**Фрагмент текста**
Его стихи, написанные в «украденные минуты досуга» активной политической жизни, несут на себе следы спешки и весьма неравноценны. Посреди пасторальных описаний, достойных самого Мильтона, встречаются слабые строки и избитые фразы. Его «Нимфа, оплакивающая смерть своего олененка» — это законченное и тщательно проработанное произведение, полное грации и нежности. «Размышления в саду» запомнятся благодаря цитатам того изысканного критика Чарльза Лэма. Как приятна эта картина!

«Какая чудесная жизнь, что я веду! / Спелые яблоки падают мне на голову; / Сочные гроздья винограда / На моих губах давят свое вино; / Нектарин и диковинный персик / Сами тянутся мне в руки; / Спотыкаясь о дыни, пока я иду, / Опутанный цветами, я падаю на траву.

Здесь, у скользящего подножия этого фонтана, / Или у мшистого корня фруктового дерева, / Сбросив телесную одежду, / Моя душа скользит в ветви. / Там, как птица, она сидит и поет, / И точит, и хлопает своими серебряными крыльями; / И, пока не готова к более долгому полету, / Колеблет в своих перьях разноцветный свет.

Как хорошо искусный садовник начертил / Из цветов и трав эти верные солнечные часы! / Где сверху более мягкое солнце / Бежит через благоухающий зодиак; / И, пока оно работает, трудолюбивая пчела / Вычисляет свое время так же, как мы. / Как могли бы такие сладкие и полезные часы / Быть сосчитаны иначе, чем травами и цветами!»

**Записи в наборе данных**
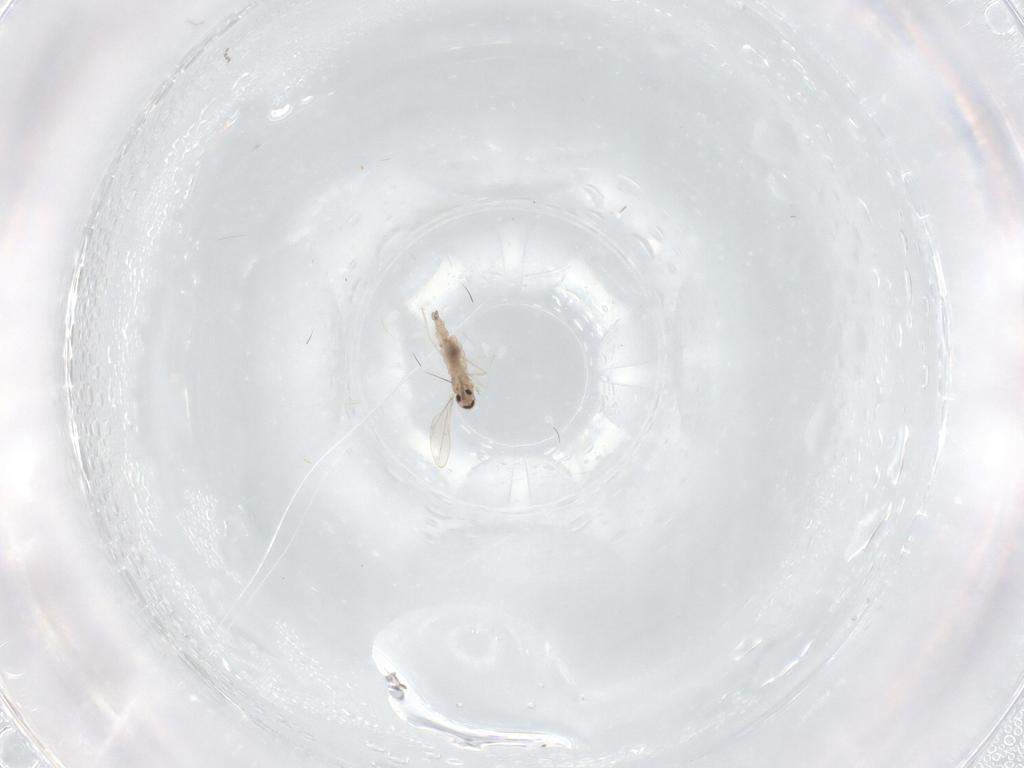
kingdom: Animalia
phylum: Arthropoda
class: Insecta
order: Diptera
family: Cecidomyiidae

**Задания**
A) Перескажите в виде списка абзац фрагмента, начинающийся словами «Его стихи, написанные», сохранив основные факты.
B) Кто, согласно фрагменту, начертил солнечные часы из цветов и трав?
C) Пожалуйста, определите, согласуются ли с фрагментом следующие утверждения, и для каждого приведите решающие слова из него: (i) «Нимфа, оплакивающая смерть своего олененка» названа законченным произведением; (ii) стихи создавались в спокойные годы вдали от политики; (iii) в стихах душа скользит в ветви.

**Ответы к заданиям**
A)
- Стихи написаны в «украденные минуты досуга» активной политической жизни, поэтому несут следы спешки и весьма неравноценны.
- Среди пасторальных описаний, достойных самого Мильтона, встречаются слабые строки и избитые фразы.
- «Нимфа, оплакивающая смерть своего олененка» — законченное и тщательно проработанное произведение, полное грации и нежности.
- «Размышления в саду» запомнятся благодаря цитатам критика Чарльза Лэма.

B) Искусный садовник.

C)
(i) Да: «это законченное и тщательно проработанное произведение».
(ii) Нет: «написанные в «украденные минуты досуга» активной политической жизни».
(iii) Да: «Моя душа скользит в ветви».